[EXERCISE]:
Output only the lines of the entries that follow, starting at the one with "(519, 566) = (322, 460): black" and running down to the one with "camera: 30 degrees right, 10 degrees up", both included and unchanged.

(Stored entries)

== == ==

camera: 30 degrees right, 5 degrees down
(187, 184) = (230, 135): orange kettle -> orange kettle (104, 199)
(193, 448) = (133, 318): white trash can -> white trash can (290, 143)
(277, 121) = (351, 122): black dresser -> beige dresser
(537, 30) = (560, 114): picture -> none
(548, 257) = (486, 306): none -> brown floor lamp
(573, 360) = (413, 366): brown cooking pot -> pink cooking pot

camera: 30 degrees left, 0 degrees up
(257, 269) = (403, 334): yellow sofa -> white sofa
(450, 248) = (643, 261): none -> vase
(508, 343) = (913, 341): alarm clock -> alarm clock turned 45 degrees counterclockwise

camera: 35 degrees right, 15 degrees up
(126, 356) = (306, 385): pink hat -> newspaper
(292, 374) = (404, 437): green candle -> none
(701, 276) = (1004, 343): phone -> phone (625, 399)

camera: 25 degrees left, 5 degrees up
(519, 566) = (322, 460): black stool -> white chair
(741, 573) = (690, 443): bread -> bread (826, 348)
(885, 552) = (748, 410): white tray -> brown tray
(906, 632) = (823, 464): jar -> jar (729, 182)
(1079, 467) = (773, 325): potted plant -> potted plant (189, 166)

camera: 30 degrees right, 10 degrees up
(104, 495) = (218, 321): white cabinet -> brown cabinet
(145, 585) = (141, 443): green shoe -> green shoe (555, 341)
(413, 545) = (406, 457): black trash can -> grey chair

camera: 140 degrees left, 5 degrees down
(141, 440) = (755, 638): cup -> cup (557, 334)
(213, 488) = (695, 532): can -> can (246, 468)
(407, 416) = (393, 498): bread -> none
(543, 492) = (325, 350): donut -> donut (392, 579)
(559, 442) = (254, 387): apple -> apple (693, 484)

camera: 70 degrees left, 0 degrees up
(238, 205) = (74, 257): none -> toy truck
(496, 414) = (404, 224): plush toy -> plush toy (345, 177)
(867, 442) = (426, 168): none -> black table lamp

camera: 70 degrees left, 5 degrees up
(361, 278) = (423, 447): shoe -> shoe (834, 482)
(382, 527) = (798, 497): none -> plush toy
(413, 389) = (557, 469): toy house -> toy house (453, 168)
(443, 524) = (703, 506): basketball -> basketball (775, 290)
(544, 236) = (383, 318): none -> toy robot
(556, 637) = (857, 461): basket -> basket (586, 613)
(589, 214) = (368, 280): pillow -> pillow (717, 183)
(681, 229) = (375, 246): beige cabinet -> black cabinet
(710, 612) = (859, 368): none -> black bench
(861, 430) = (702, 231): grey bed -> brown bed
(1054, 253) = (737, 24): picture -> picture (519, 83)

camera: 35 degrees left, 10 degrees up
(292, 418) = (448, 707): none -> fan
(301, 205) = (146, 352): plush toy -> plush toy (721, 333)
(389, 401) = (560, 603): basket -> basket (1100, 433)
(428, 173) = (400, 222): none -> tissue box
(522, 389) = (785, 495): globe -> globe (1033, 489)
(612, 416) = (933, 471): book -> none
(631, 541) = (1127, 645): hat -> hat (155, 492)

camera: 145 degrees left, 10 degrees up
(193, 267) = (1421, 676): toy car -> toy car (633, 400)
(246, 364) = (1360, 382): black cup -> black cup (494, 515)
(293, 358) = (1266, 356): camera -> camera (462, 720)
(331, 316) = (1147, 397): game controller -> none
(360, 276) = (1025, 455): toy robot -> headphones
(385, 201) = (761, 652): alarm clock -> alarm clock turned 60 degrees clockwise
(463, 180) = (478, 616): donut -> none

== == ==

[TASK SOLUTION]:
(519, 566) = (322, 460): black stool -> white chair
(741, 573) = (690, 443): bread -> bread (826, 348)
(885, 552) = (748, 410): white tray -> brown tray
(906, 632) = (823, 464): jar -> jar (729, 182)
(1079, 467) = (773, 325): potted plant -> potted plant (189, 166)

camera: 30 degrees right, 10 degrees up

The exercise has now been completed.